Un hommage émouvant s’est tenu ce mercredi à Bordeaux en mémoire de Ruben Torres, un ressortissant hondurien de 37 ans. Après le rejet de sa demande d’asile et une obligation de quitter le territoire français (OQTF), l’homme a trouvé la mort peu après son retour forcé au Honduras. Des centaines de personnes se sont rassemblées pour dénoncer les circonstances de ce drame.
Sur le Parvis des droits de l’Homme, à proximité de l’Hôtel de ville bordelais, une minute de silence a été observée. En présence de son demi-frère Émile, les participants ont honoré la mémoire du défunt devant un portrait entouré de bougies. Ce rassemblement visait à pointer du doigt les difficultés rencontrées par les demandeurs d’asile dans l’Hexagone.
Un parcours marqué par le refus de l’asile
Arrivé en Gironde en 2024, Ruben Torres affirmait avoir fui son pays pour échapper aux menaces d’un chef de gang. Cependant, ses demandes de protection ont été successivement rejetées par l’Office français de protection des réfugiés et apatrides (Ofpra) et la Cour nationale du droit d’asile (CNDA). Des militants associatifs présents lors de l’hommage ont déploré l’absurdité de procédures exigeant des preuves matérielles souvent impossibles à fournir pour les exilés, au-delà de leurs témoignages oraux.

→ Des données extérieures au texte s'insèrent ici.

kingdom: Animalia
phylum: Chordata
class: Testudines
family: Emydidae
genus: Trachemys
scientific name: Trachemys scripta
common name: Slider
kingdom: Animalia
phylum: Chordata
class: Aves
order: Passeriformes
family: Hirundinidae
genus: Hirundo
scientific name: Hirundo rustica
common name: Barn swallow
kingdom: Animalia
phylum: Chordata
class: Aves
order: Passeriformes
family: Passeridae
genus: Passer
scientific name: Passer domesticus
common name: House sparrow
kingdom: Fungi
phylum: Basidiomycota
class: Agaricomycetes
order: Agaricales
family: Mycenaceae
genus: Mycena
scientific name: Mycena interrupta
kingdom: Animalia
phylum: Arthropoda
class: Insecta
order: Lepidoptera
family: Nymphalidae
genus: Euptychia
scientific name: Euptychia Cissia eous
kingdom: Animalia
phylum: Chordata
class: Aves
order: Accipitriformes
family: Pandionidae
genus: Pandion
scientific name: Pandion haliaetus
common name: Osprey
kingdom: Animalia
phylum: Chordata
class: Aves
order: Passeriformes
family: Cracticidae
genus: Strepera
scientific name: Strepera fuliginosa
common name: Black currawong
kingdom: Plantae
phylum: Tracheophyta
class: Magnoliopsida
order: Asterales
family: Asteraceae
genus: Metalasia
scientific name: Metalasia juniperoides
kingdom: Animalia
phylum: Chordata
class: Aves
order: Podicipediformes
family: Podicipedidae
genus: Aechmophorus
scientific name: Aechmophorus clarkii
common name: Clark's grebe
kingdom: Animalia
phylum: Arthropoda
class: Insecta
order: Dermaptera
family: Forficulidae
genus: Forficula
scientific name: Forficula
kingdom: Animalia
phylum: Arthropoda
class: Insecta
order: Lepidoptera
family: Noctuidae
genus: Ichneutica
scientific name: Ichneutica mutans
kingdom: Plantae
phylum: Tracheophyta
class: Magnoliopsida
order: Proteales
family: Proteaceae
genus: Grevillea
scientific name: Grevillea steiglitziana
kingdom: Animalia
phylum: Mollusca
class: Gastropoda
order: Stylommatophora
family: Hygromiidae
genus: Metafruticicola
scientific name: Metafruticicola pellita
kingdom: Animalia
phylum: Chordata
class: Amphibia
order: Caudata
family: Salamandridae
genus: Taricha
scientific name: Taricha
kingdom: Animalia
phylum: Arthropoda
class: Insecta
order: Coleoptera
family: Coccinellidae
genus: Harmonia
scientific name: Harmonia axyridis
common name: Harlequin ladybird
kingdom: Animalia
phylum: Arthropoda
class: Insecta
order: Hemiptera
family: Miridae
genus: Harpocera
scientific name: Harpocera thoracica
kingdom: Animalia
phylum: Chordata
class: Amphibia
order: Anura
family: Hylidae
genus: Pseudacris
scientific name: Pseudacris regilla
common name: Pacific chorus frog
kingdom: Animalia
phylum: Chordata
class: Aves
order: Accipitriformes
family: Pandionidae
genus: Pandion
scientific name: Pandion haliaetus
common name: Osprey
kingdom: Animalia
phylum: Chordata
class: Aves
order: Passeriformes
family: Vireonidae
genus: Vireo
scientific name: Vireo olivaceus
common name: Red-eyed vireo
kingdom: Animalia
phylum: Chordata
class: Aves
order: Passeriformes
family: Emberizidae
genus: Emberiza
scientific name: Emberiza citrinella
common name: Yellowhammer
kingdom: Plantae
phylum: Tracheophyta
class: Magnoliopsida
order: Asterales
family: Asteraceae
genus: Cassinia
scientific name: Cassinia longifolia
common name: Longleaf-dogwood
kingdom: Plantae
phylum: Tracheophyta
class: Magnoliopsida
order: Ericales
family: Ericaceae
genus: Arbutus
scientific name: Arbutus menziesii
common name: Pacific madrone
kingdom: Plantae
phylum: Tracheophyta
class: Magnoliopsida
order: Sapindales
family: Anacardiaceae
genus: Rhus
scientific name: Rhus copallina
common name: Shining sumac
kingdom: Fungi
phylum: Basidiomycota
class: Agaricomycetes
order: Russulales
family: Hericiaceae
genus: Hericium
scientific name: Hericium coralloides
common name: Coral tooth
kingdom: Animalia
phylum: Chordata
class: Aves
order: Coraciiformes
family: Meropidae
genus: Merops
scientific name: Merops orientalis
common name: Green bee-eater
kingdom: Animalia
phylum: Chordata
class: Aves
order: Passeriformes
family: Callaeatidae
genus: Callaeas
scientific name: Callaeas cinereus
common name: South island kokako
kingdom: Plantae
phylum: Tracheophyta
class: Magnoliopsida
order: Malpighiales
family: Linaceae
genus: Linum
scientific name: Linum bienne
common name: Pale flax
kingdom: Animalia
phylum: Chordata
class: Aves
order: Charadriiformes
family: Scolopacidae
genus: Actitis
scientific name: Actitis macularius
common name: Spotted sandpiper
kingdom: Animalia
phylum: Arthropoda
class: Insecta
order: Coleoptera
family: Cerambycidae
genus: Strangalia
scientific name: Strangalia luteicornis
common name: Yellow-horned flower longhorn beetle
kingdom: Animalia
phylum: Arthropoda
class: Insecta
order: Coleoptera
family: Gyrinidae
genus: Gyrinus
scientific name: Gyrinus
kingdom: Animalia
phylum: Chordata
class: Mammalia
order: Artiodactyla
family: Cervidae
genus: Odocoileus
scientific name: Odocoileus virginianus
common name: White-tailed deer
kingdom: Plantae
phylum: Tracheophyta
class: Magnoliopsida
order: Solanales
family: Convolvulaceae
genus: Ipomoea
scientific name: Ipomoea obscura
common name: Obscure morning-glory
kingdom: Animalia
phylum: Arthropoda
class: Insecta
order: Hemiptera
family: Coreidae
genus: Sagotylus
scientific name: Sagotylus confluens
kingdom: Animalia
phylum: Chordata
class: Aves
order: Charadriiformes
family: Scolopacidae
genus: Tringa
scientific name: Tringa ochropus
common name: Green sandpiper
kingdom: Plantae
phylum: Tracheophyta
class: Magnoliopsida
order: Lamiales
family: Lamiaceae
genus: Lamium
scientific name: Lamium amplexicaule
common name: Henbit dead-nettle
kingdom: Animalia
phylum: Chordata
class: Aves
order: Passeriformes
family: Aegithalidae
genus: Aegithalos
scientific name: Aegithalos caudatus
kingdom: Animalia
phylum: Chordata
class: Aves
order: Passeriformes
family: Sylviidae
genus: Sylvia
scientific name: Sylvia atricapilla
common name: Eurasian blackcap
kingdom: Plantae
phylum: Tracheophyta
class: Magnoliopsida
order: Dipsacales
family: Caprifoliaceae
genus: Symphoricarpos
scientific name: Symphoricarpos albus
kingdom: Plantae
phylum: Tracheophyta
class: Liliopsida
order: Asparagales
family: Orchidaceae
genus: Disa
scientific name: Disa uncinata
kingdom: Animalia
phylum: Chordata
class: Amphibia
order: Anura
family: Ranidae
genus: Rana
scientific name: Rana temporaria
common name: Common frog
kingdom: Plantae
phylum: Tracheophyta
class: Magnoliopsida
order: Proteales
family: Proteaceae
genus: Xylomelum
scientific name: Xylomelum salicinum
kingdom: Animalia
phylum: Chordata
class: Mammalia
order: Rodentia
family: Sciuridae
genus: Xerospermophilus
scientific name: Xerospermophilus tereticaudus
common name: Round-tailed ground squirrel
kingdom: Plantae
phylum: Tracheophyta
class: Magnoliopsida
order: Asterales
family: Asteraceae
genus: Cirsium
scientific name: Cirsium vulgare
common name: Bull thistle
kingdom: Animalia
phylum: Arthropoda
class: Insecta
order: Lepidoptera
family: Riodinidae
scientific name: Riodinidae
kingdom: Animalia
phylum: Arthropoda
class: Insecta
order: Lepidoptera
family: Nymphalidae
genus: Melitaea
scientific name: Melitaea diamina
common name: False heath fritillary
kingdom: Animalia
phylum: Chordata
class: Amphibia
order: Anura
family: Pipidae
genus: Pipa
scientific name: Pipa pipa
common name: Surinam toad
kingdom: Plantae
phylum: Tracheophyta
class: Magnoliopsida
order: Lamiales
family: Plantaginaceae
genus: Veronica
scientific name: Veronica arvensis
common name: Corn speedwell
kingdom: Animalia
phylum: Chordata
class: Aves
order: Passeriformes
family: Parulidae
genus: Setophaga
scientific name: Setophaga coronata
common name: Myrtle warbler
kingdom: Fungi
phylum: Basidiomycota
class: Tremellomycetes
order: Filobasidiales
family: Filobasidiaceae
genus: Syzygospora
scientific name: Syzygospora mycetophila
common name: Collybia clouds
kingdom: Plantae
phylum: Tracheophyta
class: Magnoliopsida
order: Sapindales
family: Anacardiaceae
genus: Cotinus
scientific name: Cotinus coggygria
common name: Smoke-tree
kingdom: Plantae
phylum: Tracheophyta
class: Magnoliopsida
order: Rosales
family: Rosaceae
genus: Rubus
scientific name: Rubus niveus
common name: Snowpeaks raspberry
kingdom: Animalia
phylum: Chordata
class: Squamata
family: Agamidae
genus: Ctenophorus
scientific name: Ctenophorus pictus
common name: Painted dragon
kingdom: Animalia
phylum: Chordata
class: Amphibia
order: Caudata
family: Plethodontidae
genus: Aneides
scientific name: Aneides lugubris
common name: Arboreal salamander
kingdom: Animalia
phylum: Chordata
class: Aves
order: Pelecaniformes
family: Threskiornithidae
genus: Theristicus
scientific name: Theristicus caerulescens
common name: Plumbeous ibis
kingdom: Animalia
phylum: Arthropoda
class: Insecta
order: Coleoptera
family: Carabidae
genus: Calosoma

En septembre 2025, Ruben Torres s’était vu signifier une OQTF. Ne pouvant ni travailler ni se loger de manière autonome, il vivait chez son demi-frère franco-hondurien dans une situation de détresse psychologique croissante. En février 2026, poussé par le désespoir, il avait finalement décidé de repartir au Honduras, espérant pouvoir retenter une demande d’asile ultérieurement.
Une fin tragique sous fond de contestation
Le retour au pays a été fatal. Porté disparu seulement une semaine après son arrivée à Tegucigalpa, la capitale du Honduras, son corps a été découvert le 9 mars dans un ravin. Si l’autopsie locale a conclu à un accident, sa famille conteste fermement cette version, persuadée qu’il a été victime des menaces qu’il redoutait tant avant son départ.
Face à cette tragédie, le directeur général de l’Ofpra, Alain Espinasse, a défendu le travail de ses services. Tout en qualifiant le décès de tragédie, il a affirmé que les décisions avaient été prises après une analyse sérieuse. Selon lui, les éléments apportés lors de l’entretien n’étaient pas suffisants pour établir la réalité des risques encourus. L’avocat de la famille, Me Pierre-Antoine Cazau, également président de la Ligue des droits de l’Homme en Gironde, souligne pour sa part l’immense difficulté pour les demandeurs d’asile de prouver concrètement les menaces mafieuses dont ils font l’objet.